Consegna:
Ricopi fedelmente, riga per riga, tutte le voci riportate di seguito. Ometta le immagini.

Dati registrati:
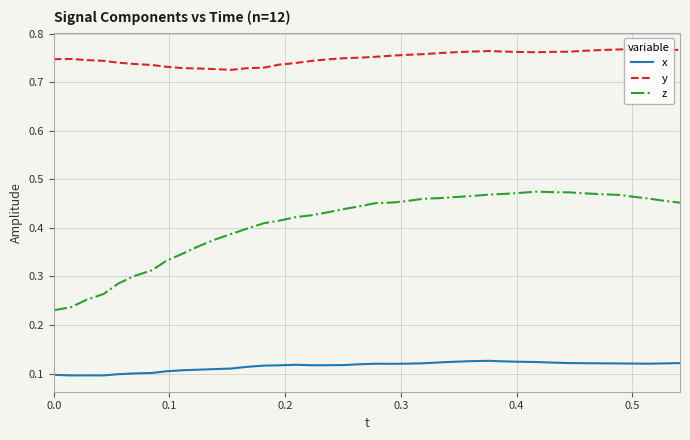

How many series are shown in this chart?

3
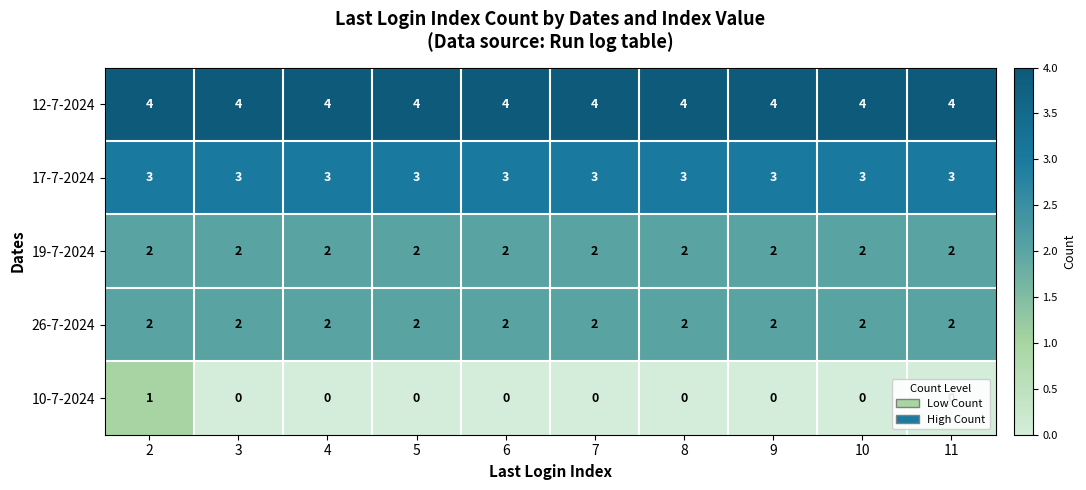

What is the average value of the 12-7-2024 series?

4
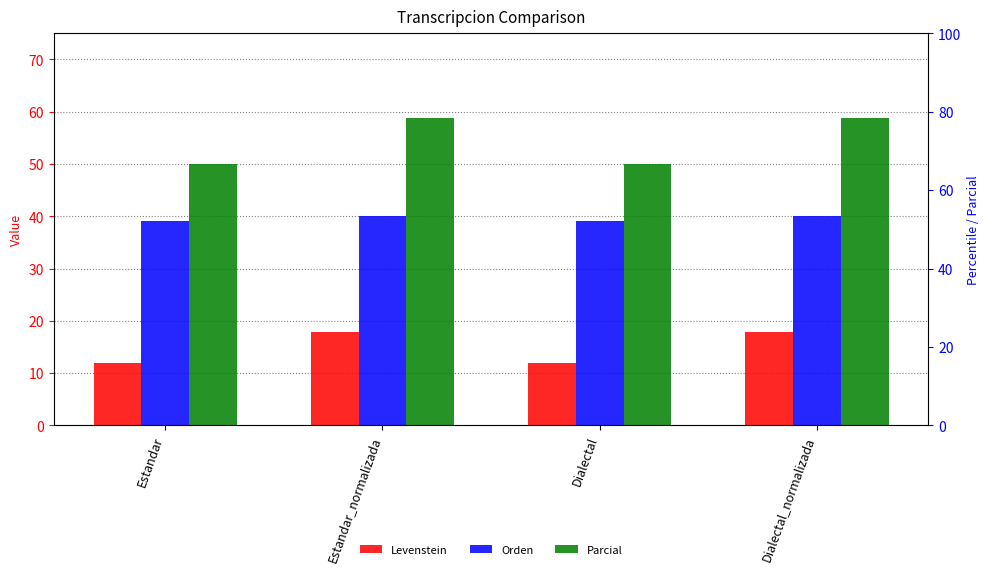

What is the maximum value shown in the chart?

58.8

Risposta:
How many series are shown in this chart?

3

What is the average value of the 12-7-2024 series?

4

What is the maximum value shown in the chart?

58.8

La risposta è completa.